(Records from a collection)
== Segment start ==
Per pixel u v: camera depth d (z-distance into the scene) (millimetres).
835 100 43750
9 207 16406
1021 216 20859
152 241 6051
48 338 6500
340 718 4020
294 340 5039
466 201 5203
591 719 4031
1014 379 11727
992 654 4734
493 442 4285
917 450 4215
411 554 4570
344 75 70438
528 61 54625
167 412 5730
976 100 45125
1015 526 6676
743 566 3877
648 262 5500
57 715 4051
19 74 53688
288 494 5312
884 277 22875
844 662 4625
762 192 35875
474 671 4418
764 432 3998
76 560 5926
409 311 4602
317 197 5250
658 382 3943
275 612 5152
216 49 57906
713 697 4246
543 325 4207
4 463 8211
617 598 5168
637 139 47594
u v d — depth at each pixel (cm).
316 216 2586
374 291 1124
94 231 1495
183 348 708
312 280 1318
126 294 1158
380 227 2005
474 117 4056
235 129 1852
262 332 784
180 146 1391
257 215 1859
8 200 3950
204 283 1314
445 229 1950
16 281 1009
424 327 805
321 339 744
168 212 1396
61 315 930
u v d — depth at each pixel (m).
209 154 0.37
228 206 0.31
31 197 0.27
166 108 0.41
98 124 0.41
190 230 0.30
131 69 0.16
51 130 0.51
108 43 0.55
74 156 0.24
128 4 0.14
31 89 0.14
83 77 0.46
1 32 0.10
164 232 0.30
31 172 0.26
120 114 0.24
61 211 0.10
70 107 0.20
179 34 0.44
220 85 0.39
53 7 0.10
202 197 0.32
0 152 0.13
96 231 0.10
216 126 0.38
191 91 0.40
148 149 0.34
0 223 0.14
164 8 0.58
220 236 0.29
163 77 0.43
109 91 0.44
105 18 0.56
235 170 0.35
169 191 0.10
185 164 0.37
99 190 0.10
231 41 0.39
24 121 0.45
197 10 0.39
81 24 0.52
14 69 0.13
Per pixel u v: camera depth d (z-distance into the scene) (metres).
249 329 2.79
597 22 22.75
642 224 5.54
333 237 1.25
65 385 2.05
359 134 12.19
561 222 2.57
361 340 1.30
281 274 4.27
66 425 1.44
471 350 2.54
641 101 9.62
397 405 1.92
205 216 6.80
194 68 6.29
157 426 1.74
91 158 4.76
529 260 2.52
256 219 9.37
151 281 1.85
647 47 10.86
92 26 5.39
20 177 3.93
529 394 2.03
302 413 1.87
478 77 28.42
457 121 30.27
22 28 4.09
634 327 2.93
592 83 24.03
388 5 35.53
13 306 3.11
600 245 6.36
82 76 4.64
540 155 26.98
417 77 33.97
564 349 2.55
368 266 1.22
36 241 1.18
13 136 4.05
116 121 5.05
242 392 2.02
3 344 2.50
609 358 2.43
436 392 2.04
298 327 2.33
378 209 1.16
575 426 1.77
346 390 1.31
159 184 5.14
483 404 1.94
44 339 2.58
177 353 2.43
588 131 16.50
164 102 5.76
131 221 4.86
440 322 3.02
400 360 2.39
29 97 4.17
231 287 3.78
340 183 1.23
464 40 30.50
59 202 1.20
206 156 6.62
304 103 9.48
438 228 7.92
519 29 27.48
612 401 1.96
== Segment end ==
Directions for this task →
Set down each record verbatim.

Task response →
Per pixel u v: camera depth d (z-distance into the scene) (millimetres).
835 100 43750
9 207 16406
1021 216 20859
152 241 6051
48 338 6500
340 718 4020
294 340 5039
466 201 5203
591 719 4031
1014 379 11727
992 654 4734
493 442 4285
917 450 4215
411 554 4570
344 75 70438
528 61 54625
167 412 5730
976 100 45125
1015 526 6676
743 566 3877
648 262 5500
57 715 4051
19 74 53688
288 494 5312
884 277 22875
844 662 4625
762 192 35875
474 671 4418
764 432 3998
76 560 5926
409 311 4602
317 197 5250
658 382 3943
275 612 5152
216 49 57906
713 697 4246
543 325 4207
4 463 8211
617 598 5168
637 139 47594
u v d — depth at each pixel (cm).
316 216 2586
374 291 1124
94 231 1495
183 348 708
312 280 1318
126 294 1158
380 227 2005
474 117 4056
235 129 1852
262 332 784
180 146 1391
257 215 1859
8 200 3950
204 283 1314
445 229 1950
16 281 1009
424 327 805
321 339 744
168 212 1396
61 315 930
u v d — depth at each pixel (m).
209 154 0.37
228 206 0.31
31 197 0.27
166 108 0.41
98 124 0.41
190 230 0.30
131 69 0.16
51 130 0.51
108 43 0.55
74 156 0.24
128 4 0.14
31 89 0.14
83 77 0.46
1 32 0.10
164 232 0.30
31 172 0.26
120 114 0.24
61 211 0.10
70 107 0.20
179 34 0.44
220 85 0.39
53 7 0.10
202 197 0.32
0 152 0.13
96 231 0.10
216 126 0.38
191 91 0.40
148 149 0.34
0 223 0.14
164 8 0.58
220 236 0.29
163 77 0.43
109 91 0.44
105 18 0.56
235 170 0.35
169 191 0.10
185 164 0.37
99 190 0.10
231 41 0.39
24 121 0.45
197 10 0.39
81 24 0.52
14 69 0.13
Per pixel u v: camera depth d (z-distance into the scene) (metres).
249 329 2.79
597 22 22.75
642 224 5.54
333 237 1.25
65 385 2.05
359 134 12.19
561 222 2.57
361 340 1.30
281 274 4.27
66 425 1.44
471 350 2.54
641 101 9.62
397 405 1.92
205 216 6.80
194 68 6.29
157 426 1.74
91 158 4.76
529 260 2.52
256 219 9.37
151 281 1.85
647 47 10.86
92 26 5.39
20 177 3.93
529 394 2.03
302 413 1.87
478 77 28.42
457 121 30.27
22 28 4.09
634 327 2.93
592 83 24.03
388 5 35.53
13 306 3.11
600 245 6.36
82 76 4.64
540 155 26.98
417 77 33.97
564 349 2.55
368 266 1.22
36 241 1.18
13 136 4.05
116 121 5.05
242 392 2.02
3 344 2.50
609 358 2.43
436 392 2.04
298 327 2.33
378 209 1.16
575 426 1.77
346 390 1.31
159 184 5.14
483 404 1.94
44 339 2.58
177 353 2.43
588 131 16.50
164 102 5.76
131 221 4.86
440 322 3.02
400 360 2.39
29 97 4.17
231 287 3.78
340 183 1.23
464 40 30.50
59 202 1.20
206 156 6.62
304 103 9.48
438 228 7.92
519 29 27.48
612 401 1.96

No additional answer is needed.